TRE in The Sunday Times – 1st Oct 2017

‘The new wellbeing craze of shaking your body promises instant relief from tension and fatigue’

For the full article click here

The premise of shaking is that it releases tension and energises the body — neither of which actually requires any faith in woo-woo wisdom (though there’s plenty, if you’re asking). It’s simple: if, like me, your body defaults to a tight clench, or if your days are spent mostly deskbound, it makes sense that waggling your limbs opposes both of those forces. In fact, it’s so eminently sensible — while also being utterly ludicrous — that it’s cropping up everywhere.

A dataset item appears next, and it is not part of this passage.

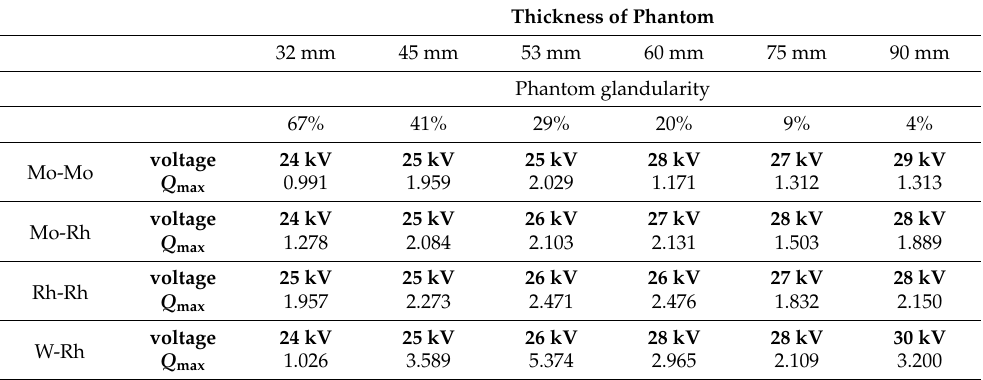
Figure 6. Q parameter as a function of high voltage for the 75 mm-thick breast and various anode–filter combinations. The points from the simulation are connected with a line. Table 5. Optimal voltages on the X-ray tube in kV for breasts of various structures and the corre- sponding Q max (maximum values of parameter Q ) for the selenium image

Gabby Bernstein, the Oprah of the glamorous, modern new-age crowd, encourages acolytes to shake their bodies to Florence + the Machine’s Shake It Out to “enliven” themselves at her 1,000-strong events.

The celebrity life coach Tony Robbins advises shaking it out whenever angry, frustrated or sad — it’s normal for his motivational seminars to resemble banging raves, while his devotees flail around exorcising their demons, or “interrupting old narratives that don’t serve you”.
Shaking crops up in numerous different disciplines: t’ai chi, kundalini yoga, qi gong, Osho dynamic meditation, TRE (tension and trauma release exercise), qoya (a dance-based “wild woman” practice) and Brazilian bioenergetics (a movement therapy) — they can’t all be talking nonsense, surely. There are technical differences: for example, in t’ai chi your legs stay rooted, while TRE, kundalini and bioenergetics aim to induce an involuntary shaking. All are essentially a form of “movement meditation”, and it doesn’t seem to matter which you choose.

There’s some physiological logic behind shaking. “A noisy neighbour or an argument with your husband takes you down the same fear pathway as fleeing a tiger,” says Steve Haines, who runs TRE workshops at Triyoga in London. It’s hard to think clearly when we’re tense. “We feel stuck, numb, absent and depressive.” Change the physiology, though, “so you feel released and connected”, and the effect is “a sense of joy, ease and comfort”. This, he says, leads to better sleep, more stability and confidence, and less pain. Diverting energy from stress, he claims, means resources can go into “the long, slow projects” such as libido, digestion, the immune system and skin. Let’s shake to that.